Simply placing a call to strlen doesn't really tell you how many characters are in the string—it tells you the number of bytes before you hit a terminating zero. The ANSI C run-time library has no functions that allow you to manipulate double-byte character sets. However, the Microsoft Visual C++ run-time library does include a number of functions, such as _mbslen, that allow you to manipulate multibyte (that is, both single-byte and double-byte) character strings.

To help manipulate DBCS strings, Windows offers the following set of helper functions.

Function	Description
PTSTR CharNext (PCTSTR pszCurrentChar);	Returns the address of the next character in a string
PTSTR CharPrev (PCTSTR pszStart, PCTSTR pszCurrentChar);	Returns the address of the previous character in a string
BOOL IsDBCSLeadByte(BYTE bTestChar);	Returns TRUE if the byte is the first byte of a DBCS character

The first two functions, CharNext and CharPrev, allow you to traverse forward or backward through a DBCS string one character at a time.
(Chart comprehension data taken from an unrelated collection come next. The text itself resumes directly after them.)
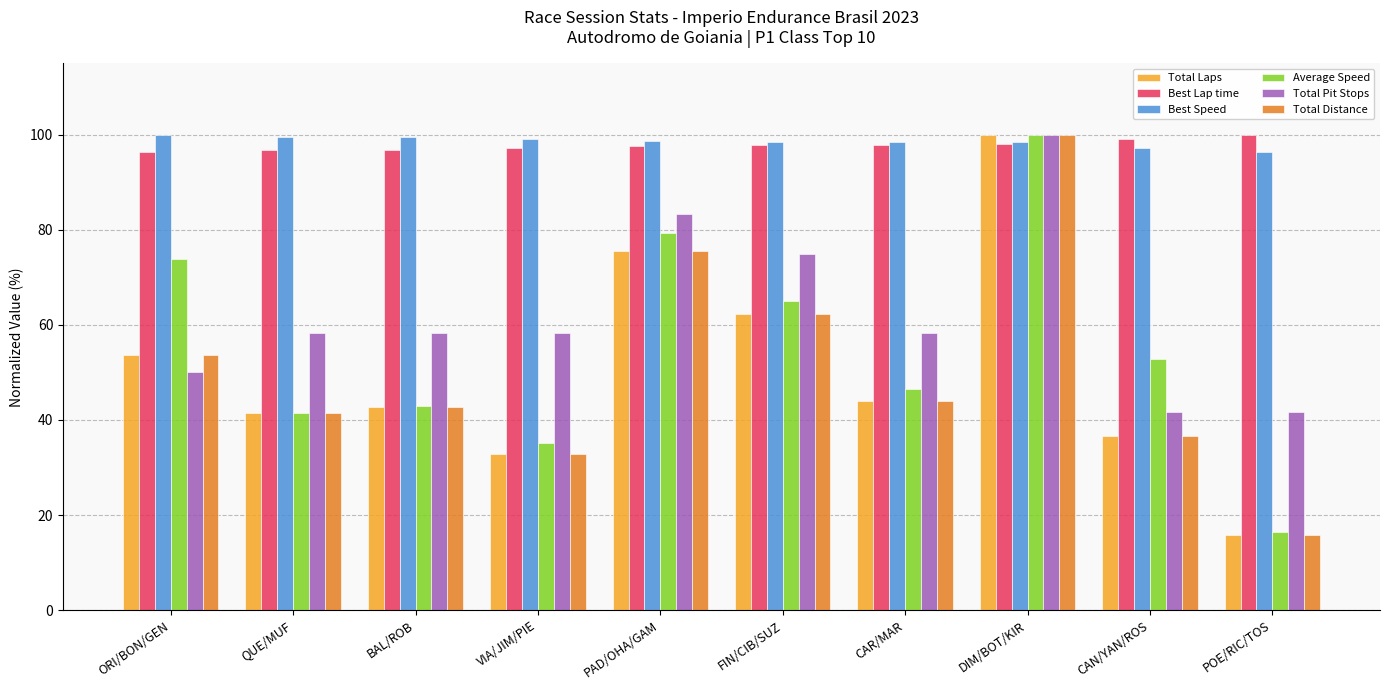

What are all the series names shown in the legend?

Total Laps, Best Lap time, Best Speed, Average Speed, Total Pit Stops, Total Distance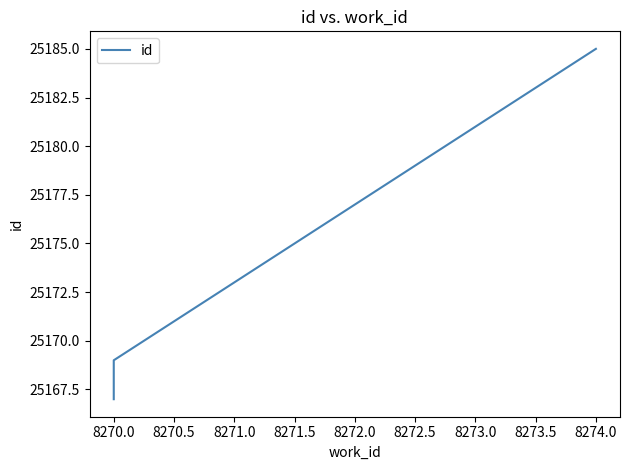

Is it true that the value at 8274.0 is 43801?

False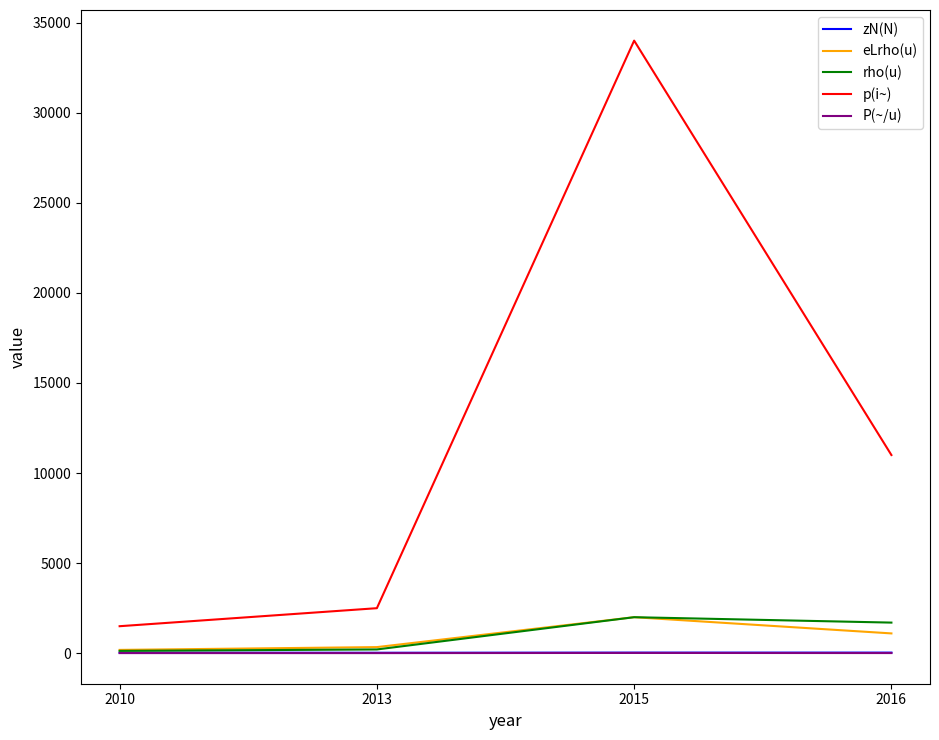

True or false: P(~/u) and p(i~) intersect in this chart.

False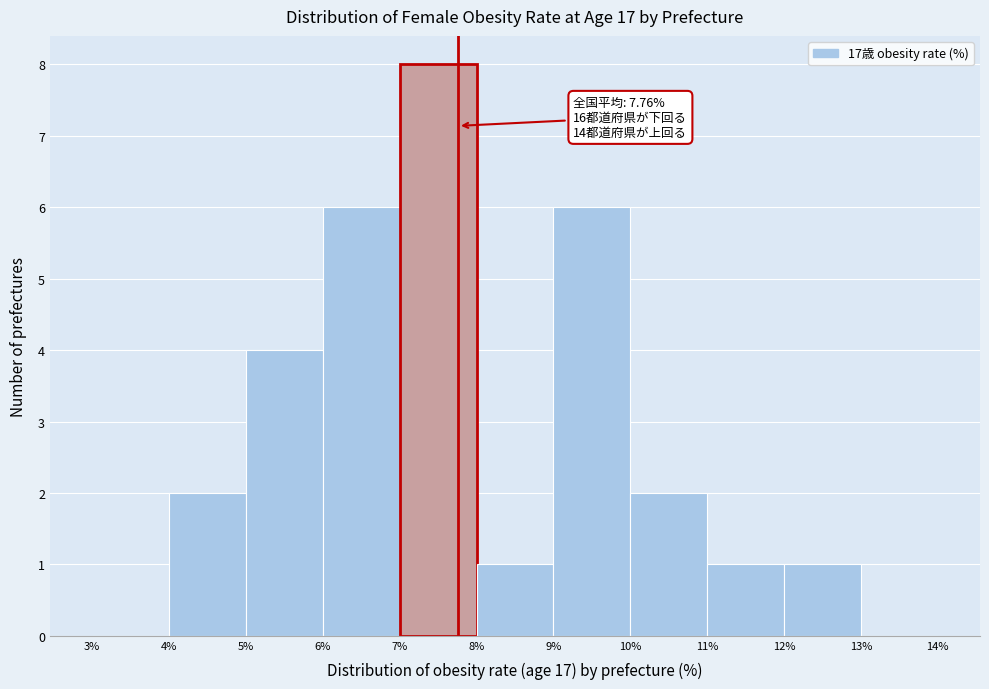

Which range on the x-axis has the tallest bar?

7% to 8%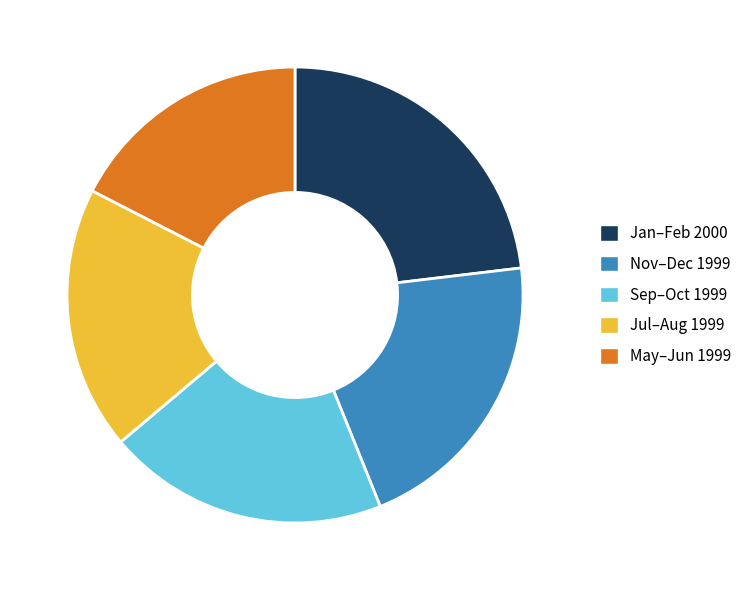

True or false: Jul–Aug 1999 accounts for 19% of the total.

True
The third function, IsDBCSLeadByte, returns TRUE if the byte passed to it is the first byte of a 2-byte character.

Although these functions make manipulating DBCS strings a little easier, a better approach is definitely needed. Enter Unicode.

Unicode:The Wide-Byte Character Set

Unicode is a standard founded by Apple and Xerox in 1988. In 1991, a consortium was created to develop and promote Unicode. The consortium consists of companies such as Apple, Compaq, Hewlett-Packard, IBM, Microsoft, Oracle, Silicon Graphics, Inc., Sybase, Unisys, and Xerox. (A complete and updated list of consortium members is available at www.Unicode.org.) This group of companies is responsible for maintaining the Unicode standard. The full description of Unicode can be found in The Unicode Standard, published by Addison-Wesley. (This book is available through www.Unicode.org.)

Unicode offers a simple and consistent way of representing strings. All characters in a Unicode string are 16-bit values (2 bytes). There are no special bytes that indicate whether the next byte is part of the same character or is a new character. This means that you can traverse the characters in a string by simply incrementing or decrementing a pointer. Calls to functions such as CharNext, CharPrev, and IsDBCSLeadByte are no longer necessary.

Because Unicode represents each character with a 16-bit value, more than 65,000 characters are available, making it possible to encode all the characters that make up written languages throughout the world. This is a far cry from the 256 characters available with a single-byte character set.

Currently, Unicode code points¹ are defined for the Arabic, Chinese bopomofo, Cyrillic (Russian), Greek, Hebrew, Japanese kana, Korean hangul, and Latin (English) alphabets—and more. A large number of punctuation marks, mathematical symbols, technical symbols, arrows, dingbats, diacritics, and other characters are also included in the character sets. When you add together all these alphabets and symbols, they total about 35,000 different code points, which leaves about half of the 65,000 total code points available for future expansion.

These 65,536 characters are divided into regions. The following table shows some of the regions and the characters that are assigned to them.

16-Bit Code	Characters	16-Bit Code	Characters
0000-007F	ASCII	0300-036F	Generic diacritical marks
0080-00FF	Latin1 characters	0400-04FF	Cyrillic
0100-017F	European Latin	0530-058F	Armenian
0180-01FF	Extended Latin	0590-05FF	Hebrew
0250-02AF	Standard phonetic	0600-06FF	Arabic
02B0-02FF	Modified letters	0900-097F	Devanagari

Approximately 29,000 code points are currently unassigned, but they are reserved for future use. And approximately 6000 code points are reserved for your own personal use.